Le décret n° 2015-1856 du 30 décembre 2015 – applicable aux cotisations et aux contributions de sécurité sociale dues au titre de la période courant à compter du 1er janvier 2016 – prévoit notamment les conditions d’option pour l’application des cotisations minimales pour les bénéficiaires de la prime d’activité et du Revenu de Solidarité Active.
Il en ressort qu’à compter du 1er janvier 2016, les bénéficiaires du Revenu de Solidarité Active et de la prime d’activité ne sont plus soumis aux règles relatives à l’application des cotisations minimales, sauf demande contraire de leur part.
En l’espèce, Monsieur [U] [S] – bénéficiaire du Revenu de Solidarité Active – n’a pas demandé expressément à se voir appliquer les cotisations minimales.

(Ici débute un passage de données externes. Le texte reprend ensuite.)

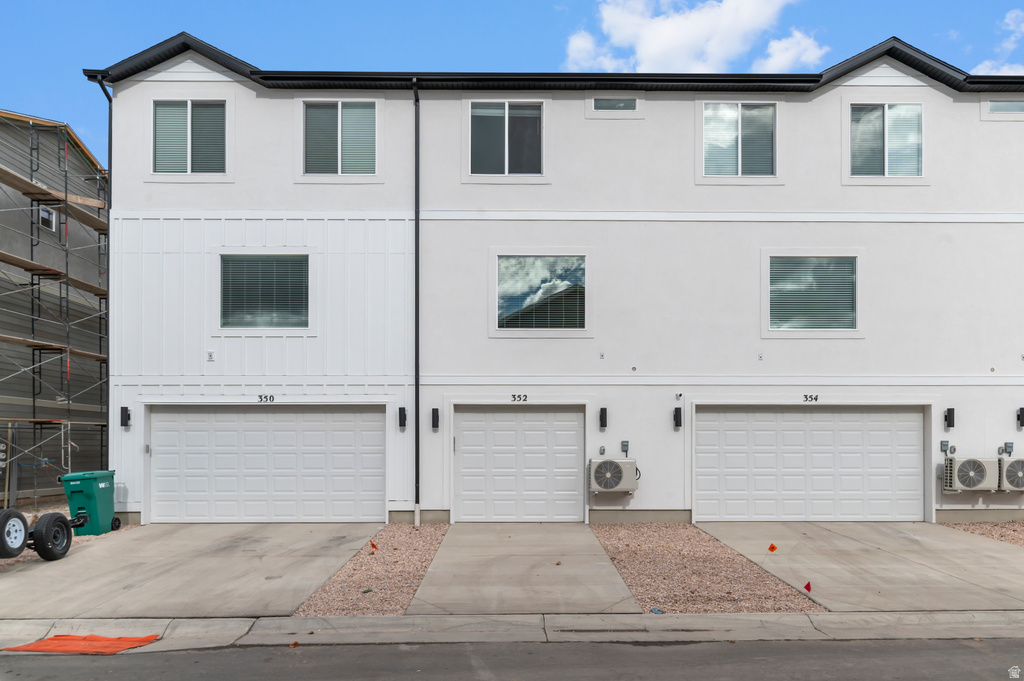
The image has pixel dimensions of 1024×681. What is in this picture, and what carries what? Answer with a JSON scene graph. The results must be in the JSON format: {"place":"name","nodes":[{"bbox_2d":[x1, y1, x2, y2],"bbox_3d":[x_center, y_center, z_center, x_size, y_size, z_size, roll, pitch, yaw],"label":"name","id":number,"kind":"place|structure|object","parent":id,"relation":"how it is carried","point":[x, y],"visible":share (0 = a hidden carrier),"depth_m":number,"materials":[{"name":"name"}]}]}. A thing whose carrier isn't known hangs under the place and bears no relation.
{"place":"outdoors","nodes":[
{"label":"outdoors","id":0,"kind":"place"},
{"bbox_2d":[0,109,106,510],"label":"neighboring building","id":1,"kind":"structure","parent":0,"point":[3,489],"depth_m":17.55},
{"bbox_2d":[38,205,55,230],"bbox_3d":[-10.788,-3.425,16.297,0.153,0.534,0.570,0,-1,0],"label":"window","id":2,"kind":"structure","parent":1,"relation":"in","point":[47,215],"depth_m":16.35,"materials":[{"name":"white"}]},
{"bbox_2d":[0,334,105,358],"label":"scaffold plank","id":3,"kind":"object","parent":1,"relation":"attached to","point":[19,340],"visible":0.76,"depth_m":14.64,"materials":[{"name":"brown wood"}]},
{"bbox_2d":[0,523,384,621],"label":"driveway","id":4,"kind":"structure","parent":0,"point":[137,541],"materials":[{"name":"grey concrete"}]},
{"bbox_2d":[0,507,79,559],"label":"trailer","id":5,"kind":"object","parent":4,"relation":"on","point":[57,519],"visible":0.99,"depth_m":9.74,"materials":[{"name":"black rubber"}]},
{"bbox_2d":[0,610,1022,650],"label":"curb","id":6,"kind":"structure","parent":0,"point":[189,624],"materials":[{"name":"grey concrete"}]},
{"bbox_2d":[1,634,161,653],"bbox_3d":[-4.031,2.617,6.647,1.195,0.033,0.753,0,-1,0],"label":"orange tarp","id":7,"kind":"object","parent":6,"relation":"on","point":[55,638],"visible":0.86,"depth_m":6.59,"materials":[{"name":"orange plastic"}]},
{"bbox_2d":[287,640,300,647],"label":"leaf","id":8,"kind":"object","parent":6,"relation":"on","point":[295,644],"visible":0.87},
{"bbox_2d":[1,638,1022,680],"label":"road","id":9,"kind":"structure","parent":0,"point":[834,646],"materials":[{"name":"grey asphalt"}]},
{"bbox_2d":[0,0,1023,162],"label":"sky","id":10,"kind":"structure","parent":0,"point":[479,2],"materials":[{"name":"blue"}]},
{"bbox_2d":[410,524,643,614],"label":"driveway","id":11,"kind":"structure","parent":0,"point":[604,568],"materials":[{"name":"grey concrete"}]},
{"bbox_2d":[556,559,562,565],"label":"leaf","id":12,"kind":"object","parent":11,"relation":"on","point":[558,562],"visible":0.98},
{"bbox_2d":[85,31,1023,529],"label":"white building","id":13,"kind":"structure","parent":0,"point":[650,122],"depth_m":12.98,"materials":[{"name":"white paint"}]},
{"bbox_2d":[87,72,114,467],"bbox_3d":[-7.555,-1.267,13.061,0.340,9.152,0.787,0,-1,0],"label":"downspout","id":14,"kind":"object","parent":13,"relation":"attached to","point":[109,98],"visible":0.57,"depth_m":13.30,"materials":[{"name":"metal"}]},
{"bbox_2d":[120,406,131,427],"bbox_3d":[-6.997,0.934,12.778,0.163,0.386,0.189,0,-1,0],"label":"wall lamp","id":15,"kind":"object","parent":13,"relation":"attached to","point":[127,409],"visible":0.97,"depth_m":12.73,"materials":[{"name":"black metal"}]},
{"bbox_2d":[152,100,226,173],"bbox_3d":[-5.737,-4.079,12.642,1.477,1.509,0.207,0,-1,0],"label":"window","id":16,"kind":"structure","parent":13,"relation":"in","point":[165,114],"depth_m":12.64,"materials":[{"name":"glass"}]},
{"bbox_2d":[206,351,214,360],"bbox_3d":[-5.214,-0.163,12.207,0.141,0.170,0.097,0,-1,0],"label":"vent","id":17,"kind":"object","parent":13,"relation":"attached to","point":[211,354],"visible":0.97,"depth_m":12.19,"materials":[{"name":"white"}]},
{"bbox_2d":[220,254,308,329],"bbox_3d":[-4.422,-1.361,12.697,1.720,1.550,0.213,0,-1,0],"label":"window","id":18,"kind":"structure","parent":13,"relation":"in","point":[277,267],"depth_m":12.70,"materials":[{"name":"glass"}]},
{"bbox_2d":[257,394,275,402],"bbox_3d":[-4.221,0.569,12.136,0.360,0.151,0.033,0,-1,0],"label":"house number","id":19,"kind":"object","parent":13,"relation":"attached to","point":[259,396],"visible":0.97,"depth_m":12.12,"materials":[{"name":"black metal"}]},
{"bbox_2d":[149,405,385,523],"bbox_3d":[-4.423,1.834,12.786,4.854,2.244,0.191,0,-1,0],"label":"garage door","id":20,"kind":"structure","parent":13,"relation":"in","point":[377,435],"depth_m":12.72,"materials":[{"name":"white metal"}]},
{"bbox_2d":[303,101,377,175],"bbox_3d":[-3.071,-4.084,12.734,1.498,1.552,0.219,0,-1,0],"label":"window","id":21,"kind":"structure","parent":13,"relation":"in","point":[331,118],"depth_m":12.74,"materials":[{"name":"glass"}]},
{"bbox_2d":[397,406,406,428],"bbox_3d":[-1.987,0.952,12.796,0.155,0.421,0.198,0,-1,0],"label":"wall lamp","id":22,"kind":"object","parent":13,"relation":"attached to","point":[401,415],"visible":0.96,"depth_m":12.74,"materials":[{"name":"black metal"}]},
{"bbox_2d":[412,79,420,528],"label":"downspout","id":23,"kind":"object","parent":13,"relation":"attached to","point":[415,219],"visible":0.97,"depth_m":12.61,"materials":[{"name":"black metal"}]},
{"bbox_2d":[431,408,439,430],"bbox_3d":[-1.384,0.976,12.772,0.142,0.419,0.174,0,-1,0],"label":"wall lamp","id":24,"kind":"object","parent":13,"relation":"attached to","point":[435,409],"visible":0.96,"depth_m":12.72,"materials":[{"name":"black metal"}]},
{"bbox_2d":[467,101,544,176],"bbox_3d":[-0.068,-4.074,12.767,1.536,1.602,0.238,0,-1,0],"label":"window","id":25,"kind":"structure","parent":13,"relation":"in","point":[483,159],"depth_m":12.79,"materials":[{"name":"glass"}]},
{"bbox_2d":[510,393,527,402],"bbox_3d":[0.127,0.562,12.277,0.364,0.147,0.035,0,-1,0],"label":"house number","id":26,"kind":"object","parent":13,"relation":"attached to","point":[526,396],"visible":0.97,"depth_m":12.26,"materials":[{"name":"black metal"}]},
{"bbox_2d":[452,405,586,521],"bbox_3d":[0.140,1.890,12.908,2.833,2.260,0.182,0,-1,0],"label":"garage door","id":27,"kind":"structure","parent":13,"relation":"in","point":[465,441],"depth_m":12.86,"materials":[{"name":"white metal"}]},
{"bbox_2d":[494,254,586,330],"bbox_3d":[0.538,-1.363,12.743,1.923,1.571,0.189,0,-1,0],"label":"window","id":28,"kind":"structure","parent":13,"relation":"in","point":[512,267],"depth_m":12.76,"materials":[{"name":"glass"}]},
{"bbox_2d":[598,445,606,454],"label":"electrical outlet","id":29,"kind":"object","parent":13,"relation":"attached to","point":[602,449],"visible":0.96,"depth_m":12.15,"materials":[{"name":"metal"}]},
{"bbox_2d":[599,407,607,429],"bbox_3d":[1.653,0.950,12.719,0.147,0.403,0.182,0,-1,0],"label":"wall lamp","id":30,"kind":"object","parent":13,"relation":"attached to","point":[604,411],"visible":0.96,"depth_m":12.65,"materials":[{"name":"black metal"}]},
{"bbox_2d":[589,457,637,492],"bbox_3d":[1.773,1.928,12.202,0.963,0.660,0.554,0,-1,0],"label":"air conditioner","id":31,"kind":"object","parent":13,"relation":"attached to","point":[618,477],"visible":0.98,"depth_m":12.03,"materials":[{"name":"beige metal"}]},
{"bbox_2d":[591,97,637,111],"bbox_3d":[1.834,-4.665,12.607,0.884,0.327,0.126,0,-1,0],"label":"window","id":32,"kind":"structure","parent":13,"relation":"in","point":[620,104],"depth_m":12.60,"materials":[{"name":"glass"}]},
{"bbox_2d":[620,440,629,455],"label":"electrical box","id":33,"kind":"object","parent":13,"relation":"attached to","point":[624,445],"visible":0.97,"depth_m":12.08,"materials":[{"name":"grey"}]},
{"bbox_2d":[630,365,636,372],"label":"vent","id":34,"kind":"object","parent":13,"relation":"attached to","point":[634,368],"visible":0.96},
{"bbox_2d":[673,407,682,429],"bbox_3d":[2.950,0.941,12.521,0.152,0.388,0.188,0,-1,0],"label":"wall lamp","id":35,"kind":"object","parent":13,"relation":"attached to","point":[678,417],"visible":0.95,"depth_m":12.46,"materials":[{"name":"black metal"}]},
{"bbox_2d":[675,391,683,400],"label":"security camera","id":36,"kind":"object","parent":13,"relation":"attached to","point":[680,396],"visible":0.96,"depth_m":12.04,"materials":[{"name":"white plastic"}]},
{"bbox_2d":[702,101,775,176],"bbox_3d":[4.174,-4.142,12.999,1.494,1.551,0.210,0,-1,0],"label":"window","id":37,"kind":"structure","parent":13,"relation":"in","point":[734,118],"depth_m":13.00,"materials":[{"name":"glass"}]},
{"bbox_2d":[695,405,925,522],"bbox_3d":[5.378,1.807,12.663,4.598,2.206,0.195,0,-1,0],"label":"garage door","id":38,"kind":"structure","parent":13,"relation":"in","point":[732,461],"depth_m":12.61,"materials":[{"name":"white metal"}]},
{"bbox_2d":[802,393,818,402],"bbox_3d":[5.212,0.567,12.321,0.338,0.150,0.034,0,-1,0],"label":"house number","id":39,"kind":"object","parent":13,"relation":"attached to","point":[816,398],"visible":0.96,"depth_m":12.31,"materials":[{"name":"black metal"}]},
{"bbox_2d":[767,254,857,331],"bbox_3d":[5.403,-1.336,12.686,1.791,1.562,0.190,0,-1,0],"label":"window","id":40,"kind":"structure","parent":13,"relation":"in","point":[844,314],"depth_m":12.70,"materials":[{"name":"glass"}]},
{"bbox_2d":[850,103,922,177],"bbox_3d":[6.744,-4.052,12.703,1.413,1.524,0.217,0,-1,0],"label":"window","id":41,"kind":"structure","parent":13,"relation":"in","point":[874,118],"depth_m":12.72,"materials":[{"name":"glass"}]},
{"bbox_2d":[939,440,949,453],"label":"electrical box","id":42,"kind":"object","parent":13,"relation":"attached to","point":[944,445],"visible":0.96,"depth_m":11.78,"materials":[{"name":"grey"}]},
{"bbox_2d":[943,407,954,429],"bbox_3d":[7.750,0.942,12.486,0.139,0.409,0.181,0,-1,0],"label":"wall lamp","id":43,"kind":"object","parent":13,"relation":"attached to","point":[950,415],"visible":0.97,"depth_m":12.44,"materials":[{"name":"black metal"}]},
{"bbox_2d":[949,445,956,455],"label":"electrical outlet","id":44,"kind":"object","parent":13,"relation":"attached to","point":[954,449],"visible":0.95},
{"bbox_2d":[942,456,999,491],"bbox_3d":[7.939,1.873,12.168,0.901,0.651,0.496,0,-1,0],"label":"air conditioner","id":45,"kind":"object","parent":13,"relation":"attached to","point":[966,461],"visible":0.98,"depth_m":12.00,"materials":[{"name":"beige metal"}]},
{"bbox_2d":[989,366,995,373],"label":"vent","id":46,"kind":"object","parent":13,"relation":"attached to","point":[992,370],"visible":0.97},
{"bbox_2d":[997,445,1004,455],"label":"electrical outlet","id":47,"kind":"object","parent":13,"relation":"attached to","point":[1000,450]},
{"bbox_2d":[987,99,1023,112],"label":"window","id":48,"kind":"structure","parent":13,"relation":"in","point":[1006,108],"depth_m":12.63,"materials":[{"name":"glass"}]},
{"bbox_2d":[1002,442,1013,455],"bbox_3d":[8.560,1.441,12.156,0.163,0.233,0.113,0,-1,0],"label":"electrical box","id":49,"kind":"object","parent":13,"relation":"attached to","point":[1006,445],"visible":0.97,"depth_m":12.13,"materials":[{"name":"grey"}]},
{"bbox_2d":[999,457,1023,490],"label":"air conditioner","id":50,"kind":"object","parent":13,"relation":"attached to","point":[1006,475],"visible":0.86,"depth_m":12.04,"materials":[{"name":"metal"}]},
{"bbox_2d":[1016,407,1023,428],"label":"wall lamp","id":51,"kind":"object","parent":13,"relation":"attached to","point":[1022,413],"visible":0.96,"depth_m":12.53,"materials":[{"name":"black metal"}]},
{"bbox_2d":[563,0,822,71],"label":"cloud","id":52,"kind":"structure","parent":0,"point":[668,26],"materials":[{"name":"white"}]},
{"bbox_2d":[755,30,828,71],"label":"cloud","id":53,"kind":"structure","parent":0,"point":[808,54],"materials":[{"name":"white"}]},
{"bbox_2d":[697,522,1023,613],"label":"driveway","id":54,"kind":"structure","parent":0,"point":[1012,554],"materials":[{"name":"grey concrete"}]},
{"bbox_2d":[767,543,777,552],"bbox_3d":[3.696,2.643,9.997,0.113,0.245,0.154,1,-1,-44],"label":"orange flag","id":55,"kind":"object","parent":54,"relation":"on","point":[770,548],"visible":0.98,"depth_m":9.97,"materials":[{"name":"orange fabric"}]},
{"bbox_2d":[803,581,812,591],"bbox_3d":[3.397,2.565,8.093,0.086,0.191,0.114,1,-1,-39],"label":"red flag","id":56,"kind":"object","parent":54,"relation":"on","point":[808,586],"visible":0.98,"depth_m":8.08,"materials":[{"name":"red fabric"}]},
{"bbox_2d":[970,9,1023,73],"label":"cloud","id":57,"kind":"structure","parent":0,"point":[1004,68],"materials":[{"name":"white"}]},
{"label":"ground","id":58,"kind":"structure","parent":0},
{"bbox_2d":[0,508,135,571],"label":"gravel bed","id":59,"kind":"object","parent":58,"relation":"on","point":[9,560],"visible":0.19,"depth_m":11.66,"materials":[{"name":"gravel"}]},
{"bbox_2d":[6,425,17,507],"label":"wooden post","id":60,"kind":"object","parent":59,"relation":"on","point":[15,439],"visible":0.89,"depth_m":13.72,"materials":[{"name":"wood"}]},
{"bbox_2d":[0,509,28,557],"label":"wheel","id":61,"kind":"object","parent":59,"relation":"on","point":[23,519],"visible":1,"depth_m":9.34,"materials":[{"name":"black rubber"}]},
{"bbox_2d":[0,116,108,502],"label":"scaffolding","id":62,"kind":"object","parent":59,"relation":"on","point":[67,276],"visible":0.81,"depth_m":14.83,"materials":[{"name":"metal"}]},
{"bbox_2d":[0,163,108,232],"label":"scaffold plank","id":63,"kind":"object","parent":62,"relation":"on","point":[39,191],"visible":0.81,"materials":[{"name":"brown wood"}]},
{"bbox_2d":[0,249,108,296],"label":"scaffold plank","id":64,"kind":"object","parent":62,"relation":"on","point":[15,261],"visible":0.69,"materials":[{"name":"brown wood"}]},
{"bbox_2d":[59,470,116,534],"bbox_3d":[-7.006,2.285,11.779,0.657,0.997,0.711,0,-1,0],"label":"green trash bin","id":65,"kind":"object","parent":59,"relation":"on","point":[89,495],"visible":0.87,"depth_m":11.54,"materials":[{"name":"green plastic"}]},
{"bbox_2d":[293,524,448,616],"bbox_3d":[-1.707,2.741,9.669,1.428,0.195,4.857,0,-1,0],"label":"gravel strip","id":66,"kind":"object","parent":58,"relation":"on","point":[429,535],"visible":0.69,"depth_m":8.97,"materials":[{"name":"gravel"}]},
{"bbox_2d":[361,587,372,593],"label":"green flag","id":67,"kind":"object","parent":66,"relation":"on","point":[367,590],"visible":0.98,"depth_m":8.10,"materials":[{"name":"green"}]},
{"bbox_2d":[369,539,377,549],"bbox_3d":[-2.026,2.655,10.334,0.122,0.224,0.112,-1,-1,42],"label":"orange flag","id":68,"kind":"object","parent":66,"relation":"in","point":[373,544],"visible":0.98,"depth_m":10.32,"materials":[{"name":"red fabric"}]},
{"bbox_2d":[591,522,821,613],"bbox_3d":[2.366,2.711,9.845,2.331,0.268,5.124,0,-1,0],"label":"gravel bed","id":69,"kind":"object","parent":58,"relation":"on","point":[648,548],"visible":0.76,"depth_m":9.05,"materials":[{"name":"gravel"}]},
{"bbox_2d":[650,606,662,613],"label":"blue object","id":70,"kind":"object","parent":69,"relation":"on","point":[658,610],"visible":0.85,"depth_m":7.31,"materials":[{"name":"blue"}]},
{"bbox_2d":[938,521,1023,546],"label":"gravel bed","id":71,"kind":"object","parent":58,"relation":"on","point":[1008,527],"visible":0.45,"depth_m":11.58,"materials":[{"name":"gravel"}]}
]}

Il n’en était donc pas redevable pour l’année 2016 et ce, étant précisé que l’article D. 612-5 du Code de la sécurité sociale sur lequel s’appuie l’Union de Recouvrement des cotisations de Sécurité Sociale et d’Allocations Familiales ne trouve aucune version en vigueur entre le 1er janvier 2016 et le 11 mars 2017.
Au regard de l’ensemble de ces éléments, il convient de faire droit à l’opposition formée par Monsieur [U] [S] et de débouter l’Union de Recouvrement des cotisations de Sécurité Sociale et d’Allocations Familiales Provence Alpes Côte d’Azur de l’ensemble de ses demandes.
Sur les demandes accessoires
En application des dispositions de l’article 696 du Code de procédure civile, les dépens seront laissés à la charge de l’Union de Recouvrement des cotisations de Sécurité Sociale et d’Allocations Familiales Provence Alpes Côte d’Azur.
En application des dispositions de l’article R. 133-6 du Code de la sécurité sociale, les frais de signification de la contrainte seront laissés à la charge de l’Union de Recouvrement des cotisations de Sécurité Sociale et d’Allocations Familiales Provence Alpes Côte d’Azur.
PAR CES MOTIFS
Le Tribunal, statuant par jugement contradictoire et en dernier ressort,
DÉCLARE recevable l’opposition de Monsieur [U] [S] à la contrainte décernée le 17 octobre 2016 par le directeur du Régime Social des Indépendants Provence Alpes, et signifiée le 28 novembre 2016 ;
FAIT DROIT à l’opposition formée par Monsieur [U] [S] le 7 décembre 2016 ;
DEBOUTE l’Union de Recouvrement des cotisations de Sécurité Sociale et d’Allocations Familiales Provence Alpes Côte d’Azur de l’ensemble de ses demandes ;
CONDAMNE l’Union de Recouvrement des cotisations de Sécurité Sociale et d’Allocations Familiales Provence Alpes Côte d’Azur aux dépens de l’instance en ce compris les frais de signification.
Ainsi jugé et prononcé par mise à disposition au greffe le 4 juin 2024.